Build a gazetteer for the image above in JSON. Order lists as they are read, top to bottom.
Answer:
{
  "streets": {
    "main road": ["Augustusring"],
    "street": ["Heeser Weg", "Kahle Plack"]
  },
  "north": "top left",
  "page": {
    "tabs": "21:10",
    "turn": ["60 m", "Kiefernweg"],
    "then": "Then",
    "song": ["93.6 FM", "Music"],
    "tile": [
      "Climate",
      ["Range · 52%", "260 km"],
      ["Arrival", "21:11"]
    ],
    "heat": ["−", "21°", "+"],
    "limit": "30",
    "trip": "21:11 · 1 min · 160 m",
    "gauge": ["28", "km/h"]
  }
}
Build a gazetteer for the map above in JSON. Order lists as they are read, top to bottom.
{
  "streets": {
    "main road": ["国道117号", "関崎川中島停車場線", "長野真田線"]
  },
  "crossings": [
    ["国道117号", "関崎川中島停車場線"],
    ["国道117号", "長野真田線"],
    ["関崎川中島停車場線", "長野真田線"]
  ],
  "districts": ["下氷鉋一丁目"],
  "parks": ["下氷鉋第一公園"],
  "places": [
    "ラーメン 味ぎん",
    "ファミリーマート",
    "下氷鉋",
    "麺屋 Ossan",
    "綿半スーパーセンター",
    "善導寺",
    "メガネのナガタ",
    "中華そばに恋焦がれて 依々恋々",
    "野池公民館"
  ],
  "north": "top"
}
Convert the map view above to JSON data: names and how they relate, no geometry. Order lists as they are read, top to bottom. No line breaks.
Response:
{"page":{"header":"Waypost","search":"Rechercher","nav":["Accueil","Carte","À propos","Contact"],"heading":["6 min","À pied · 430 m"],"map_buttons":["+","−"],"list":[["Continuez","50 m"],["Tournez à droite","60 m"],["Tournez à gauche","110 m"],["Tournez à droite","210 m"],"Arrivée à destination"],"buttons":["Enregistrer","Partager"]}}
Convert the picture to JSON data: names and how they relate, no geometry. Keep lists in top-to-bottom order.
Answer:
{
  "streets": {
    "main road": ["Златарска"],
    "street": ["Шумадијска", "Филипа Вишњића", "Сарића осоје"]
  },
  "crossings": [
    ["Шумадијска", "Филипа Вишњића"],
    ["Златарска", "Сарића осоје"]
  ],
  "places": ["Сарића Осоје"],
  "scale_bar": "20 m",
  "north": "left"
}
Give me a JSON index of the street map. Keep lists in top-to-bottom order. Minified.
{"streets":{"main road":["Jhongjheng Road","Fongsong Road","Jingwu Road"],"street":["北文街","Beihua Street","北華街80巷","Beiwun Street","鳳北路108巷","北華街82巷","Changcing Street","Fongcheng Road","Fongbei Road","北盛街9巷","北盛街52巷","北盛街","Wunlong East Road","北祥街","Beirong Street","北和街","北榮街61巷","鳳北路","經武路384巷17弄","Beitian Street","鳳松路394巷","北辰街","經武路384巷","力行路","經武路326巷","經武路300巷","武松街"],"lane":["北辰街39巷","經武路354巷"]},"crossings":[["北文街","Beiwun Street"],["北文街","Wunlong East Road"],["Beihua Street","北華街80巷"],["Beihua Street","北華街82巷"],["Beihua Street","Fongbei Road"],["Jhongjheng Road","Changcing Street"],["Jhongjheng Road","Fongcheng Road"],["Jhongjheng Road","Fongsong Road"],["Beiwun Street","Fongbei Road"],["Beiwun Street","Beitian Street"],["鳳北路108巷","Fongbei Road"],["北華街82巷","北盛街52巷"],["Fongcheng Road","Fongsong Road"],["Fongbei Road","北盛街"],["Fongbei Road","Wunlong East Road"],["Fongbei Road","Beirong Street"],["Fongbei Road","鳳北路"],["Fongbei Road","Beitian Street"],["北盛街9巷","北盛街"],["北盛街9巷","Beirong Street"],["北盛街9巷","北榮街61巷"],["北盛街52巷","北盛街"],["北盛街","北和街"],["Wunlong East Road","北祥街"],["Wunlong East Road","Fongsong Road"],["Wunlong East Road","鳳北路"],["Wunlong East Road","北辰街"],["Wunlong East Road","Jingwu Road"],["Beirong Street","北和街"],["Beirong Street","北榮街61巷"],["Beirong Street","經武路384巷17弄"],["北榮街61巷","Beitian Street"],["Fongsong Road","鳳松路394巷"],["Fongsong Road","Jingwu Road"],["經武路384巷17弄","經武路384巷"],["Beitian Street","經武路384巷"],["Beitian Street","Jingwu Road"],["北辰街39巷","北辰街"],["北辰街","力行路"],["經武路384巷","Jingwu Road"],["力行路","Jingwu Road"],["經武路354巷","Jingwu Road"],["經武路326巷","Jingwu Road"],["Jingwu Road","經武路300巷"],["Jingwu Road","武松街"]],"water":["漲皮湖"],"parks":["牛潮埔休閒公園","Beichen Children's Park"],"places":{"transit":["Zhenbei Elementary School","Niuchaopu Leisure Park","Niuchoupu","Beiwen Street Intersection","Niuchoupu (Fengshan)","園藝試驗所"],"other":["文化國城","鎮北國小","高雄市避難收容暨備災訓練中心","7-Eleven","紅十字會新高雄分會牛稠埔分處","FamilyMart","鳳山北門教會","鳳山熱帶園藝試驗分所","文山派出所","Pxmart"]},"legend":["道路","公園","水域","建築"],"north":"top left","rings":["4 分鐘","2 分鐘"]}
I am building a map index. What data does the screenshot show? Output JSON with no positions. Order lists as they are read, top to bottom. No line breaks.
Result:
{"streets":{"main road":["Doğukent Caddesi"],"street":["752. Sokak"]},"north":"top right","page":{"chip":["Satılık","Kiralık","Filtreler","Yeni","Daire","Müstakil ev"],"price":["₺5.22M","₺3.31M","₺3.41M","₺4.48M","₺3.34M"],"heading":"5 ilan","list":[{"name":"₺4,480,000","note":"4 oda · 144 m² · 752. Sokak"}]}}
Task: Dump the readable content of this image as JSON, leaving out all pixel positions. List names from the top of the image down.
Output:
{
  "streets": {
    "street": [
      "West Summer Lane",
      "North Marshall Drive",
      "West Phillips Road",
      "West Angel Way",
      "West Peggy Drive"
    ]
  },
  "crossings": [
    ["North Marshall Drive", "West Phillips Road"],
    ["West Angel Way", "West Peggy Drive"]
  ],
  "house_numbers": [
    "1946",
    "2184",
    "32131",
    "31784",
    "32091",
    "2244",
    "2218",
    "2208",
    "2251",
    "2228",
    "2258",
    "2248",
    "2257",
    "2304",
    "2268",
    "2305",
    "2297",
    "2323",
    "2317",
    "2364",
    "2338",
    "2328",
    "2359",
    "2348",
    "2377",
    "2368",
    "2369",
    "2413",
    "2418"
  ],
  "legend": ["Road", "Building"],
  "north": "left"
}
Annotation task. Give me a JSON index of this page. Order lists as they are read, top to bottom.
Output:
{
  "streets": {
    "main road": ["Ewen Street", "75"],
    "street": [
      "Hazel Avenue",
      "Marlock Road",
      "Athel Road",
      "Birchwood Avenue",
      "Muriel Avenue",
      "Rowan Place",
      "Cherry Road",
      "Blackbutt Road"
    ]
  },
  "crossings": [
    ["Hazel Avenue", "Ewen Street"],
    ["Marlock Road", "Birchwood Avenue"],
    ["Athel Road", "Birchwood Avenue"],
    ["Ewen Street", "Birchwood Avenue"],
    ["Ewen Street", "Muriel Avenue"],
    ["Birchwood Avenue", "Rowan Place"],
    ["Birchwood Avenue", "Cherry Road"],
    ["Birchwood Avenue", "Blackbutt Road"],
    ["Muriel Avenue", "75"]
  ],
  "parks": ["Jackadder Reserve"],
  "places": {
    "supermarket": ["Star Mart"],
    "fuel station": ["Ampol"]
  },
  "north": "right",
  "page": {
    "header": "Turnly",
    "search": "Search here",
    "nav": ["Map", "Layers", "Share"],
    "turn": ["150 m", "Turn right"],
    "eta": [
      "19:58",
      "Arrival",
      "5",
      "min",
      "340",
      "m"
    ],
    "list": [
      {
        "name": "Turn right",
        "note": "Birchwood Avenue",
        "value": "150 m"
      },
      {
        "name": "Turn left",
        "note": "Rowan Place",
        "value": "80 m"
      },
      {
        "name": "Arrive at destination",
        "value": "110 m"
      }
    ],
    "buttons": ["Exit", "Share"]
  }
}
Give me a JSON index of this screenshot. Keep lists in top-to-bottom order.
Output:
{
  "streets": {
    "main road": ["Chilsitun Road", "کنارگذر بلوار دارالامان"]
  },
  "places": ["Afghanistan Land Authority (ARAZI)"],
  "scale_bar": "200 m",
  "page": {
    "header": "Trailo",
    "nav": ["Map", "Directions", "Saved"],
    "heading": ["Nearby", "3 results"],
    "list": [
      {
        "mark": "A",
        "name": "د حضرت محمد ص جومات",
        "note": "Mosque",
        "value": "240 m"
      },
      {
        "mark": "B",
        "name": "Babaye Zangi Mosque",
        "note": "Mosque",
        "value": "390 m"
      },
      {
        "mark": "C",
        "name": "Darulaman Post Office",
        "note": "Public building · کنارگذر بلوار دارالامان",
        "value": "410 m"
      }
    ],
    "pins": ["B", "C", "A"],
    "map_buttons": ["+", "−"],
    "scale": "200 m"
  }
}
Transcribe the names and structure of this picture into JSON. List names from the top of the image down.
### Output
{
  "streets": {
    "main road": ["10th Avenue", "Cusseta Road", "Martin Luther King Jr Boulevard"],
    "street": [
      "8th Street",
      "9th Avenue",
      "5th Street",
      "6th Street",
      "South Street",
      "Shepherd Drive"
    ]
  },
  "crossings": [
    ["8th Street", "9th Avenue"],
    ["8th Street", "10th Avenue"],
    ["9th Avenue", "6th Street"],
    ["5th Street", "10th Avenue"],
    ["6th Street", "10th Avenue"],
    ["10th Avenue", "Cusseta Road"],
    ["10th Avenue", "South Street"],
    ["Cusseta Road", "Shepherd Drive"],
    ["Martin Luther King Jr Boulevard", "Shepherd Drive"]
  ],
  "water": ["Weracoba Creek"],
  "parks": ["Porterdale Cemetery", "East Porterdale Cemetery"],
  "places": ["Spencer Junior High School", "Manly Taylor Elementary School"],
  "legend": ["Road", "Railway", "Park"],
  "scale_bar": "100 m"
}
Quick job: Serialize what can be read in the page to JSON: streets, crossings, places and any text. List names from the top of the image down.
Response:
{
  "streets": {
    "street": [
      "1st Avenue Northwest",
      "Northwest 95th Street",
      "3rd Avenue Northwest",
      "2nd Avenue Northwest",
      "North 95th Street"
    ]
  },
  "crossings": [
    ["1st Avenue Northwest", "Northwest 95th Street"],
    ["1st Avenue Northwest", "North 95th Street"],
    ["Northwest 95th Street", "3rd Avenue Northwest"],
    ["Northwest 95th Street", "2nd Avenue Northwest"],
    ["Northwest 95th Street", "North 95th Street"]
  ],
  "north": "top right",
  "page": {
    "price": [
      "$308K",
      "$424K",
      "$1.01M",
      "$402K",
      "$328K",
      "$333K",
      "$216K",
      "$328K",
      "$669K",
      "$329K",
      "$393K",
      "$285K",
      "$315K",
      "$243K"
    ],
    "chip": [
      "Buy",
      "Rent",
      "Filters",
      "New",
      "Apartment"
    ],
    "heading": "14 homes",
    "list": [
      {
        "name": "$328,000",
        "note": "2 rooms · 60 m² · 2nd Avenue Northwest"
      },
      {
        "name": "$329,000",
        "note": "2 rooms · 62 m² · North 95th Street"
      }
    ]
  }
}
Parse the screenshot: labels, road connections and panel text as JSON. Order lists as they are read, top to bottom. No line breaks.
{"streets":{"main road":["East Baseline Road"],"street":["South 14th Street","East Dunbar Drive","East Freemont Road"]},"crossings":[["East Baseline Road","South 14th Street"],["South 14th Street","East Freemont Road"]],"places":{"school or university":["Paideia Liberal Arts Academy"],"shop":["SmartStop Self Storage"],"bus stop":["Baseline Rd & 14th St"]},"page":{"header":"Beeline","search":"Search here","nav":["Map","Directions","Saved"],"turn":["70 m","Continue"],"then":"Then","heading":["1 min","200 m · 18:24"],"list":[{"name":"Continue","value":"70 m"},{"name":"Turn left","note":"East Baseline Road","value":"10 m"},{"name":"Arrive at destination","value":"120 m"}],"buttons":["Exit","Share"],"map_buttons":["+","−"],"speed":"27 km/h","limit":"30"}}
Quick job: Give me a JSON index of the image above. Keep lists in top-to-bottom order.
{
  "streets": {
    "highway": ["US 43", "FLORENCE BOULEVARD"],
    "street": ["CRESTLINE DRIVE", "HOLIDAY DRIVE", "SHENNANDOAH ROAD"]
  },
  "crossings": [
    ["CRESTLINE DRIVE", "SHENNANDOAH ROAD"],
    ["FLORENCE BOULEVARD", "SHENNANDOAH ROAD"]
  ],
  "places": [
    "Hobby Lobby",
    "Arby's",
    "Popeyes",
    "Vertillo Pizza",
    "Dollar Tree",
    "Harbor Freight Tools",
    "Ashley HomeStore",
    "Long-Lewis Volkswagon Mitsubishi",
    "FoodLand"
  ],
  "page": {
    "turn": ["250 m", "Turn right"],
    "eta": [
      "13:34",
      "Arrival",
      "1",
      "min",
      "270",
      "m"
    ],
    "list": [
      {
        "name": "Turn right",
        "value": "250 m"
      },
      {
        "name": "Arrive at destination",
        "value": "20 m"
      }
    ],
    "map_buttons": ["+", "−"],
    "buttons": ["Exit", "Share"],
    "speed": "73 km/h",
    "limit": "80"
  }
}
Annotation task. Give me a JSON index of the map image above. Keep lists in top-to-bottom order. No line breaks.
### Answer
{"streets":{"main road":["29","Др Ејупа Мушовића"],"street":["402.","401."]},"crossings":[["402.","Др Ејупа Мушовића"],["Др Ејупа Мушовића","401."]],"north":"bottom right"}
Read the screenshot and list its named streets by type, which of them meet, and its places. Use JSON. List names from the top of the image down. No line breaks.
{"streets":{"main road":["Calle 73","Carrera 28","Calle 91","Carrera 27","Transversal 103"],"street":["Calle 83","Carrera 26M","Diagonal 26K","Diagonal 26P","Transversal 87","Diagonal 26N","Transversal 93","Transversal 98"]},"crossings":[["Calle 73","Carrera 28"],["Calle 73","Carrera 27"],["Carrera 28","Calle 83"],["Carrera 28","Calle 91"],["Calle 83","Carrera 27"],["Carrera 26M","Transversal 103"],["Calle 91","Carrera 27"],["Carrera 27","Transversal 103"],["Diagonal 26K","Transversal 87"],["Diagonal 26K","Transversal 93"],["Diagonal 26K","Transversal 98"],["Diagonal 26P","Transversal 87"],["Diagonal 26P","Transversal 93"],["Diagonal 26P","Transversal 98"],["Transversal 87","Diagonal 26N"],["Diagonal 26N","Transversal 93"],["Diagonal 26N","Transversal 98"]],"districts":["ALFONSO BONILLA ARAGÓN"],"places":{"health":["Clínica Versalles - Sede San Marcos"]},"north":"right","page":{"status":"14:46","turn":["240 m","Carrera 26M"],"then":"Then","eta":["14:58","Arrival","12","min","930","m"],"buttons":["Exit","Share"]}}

▶ [What you are asked to do]
Go through the records above, find every line with the word "Шумадијска", and list those lines.

▶ [Answer area]
    "street": ["Шумадијска", "Филипа Вишњића", "Сарића осоје"]
    ["Шумадијска", "Филипа Вишњића"],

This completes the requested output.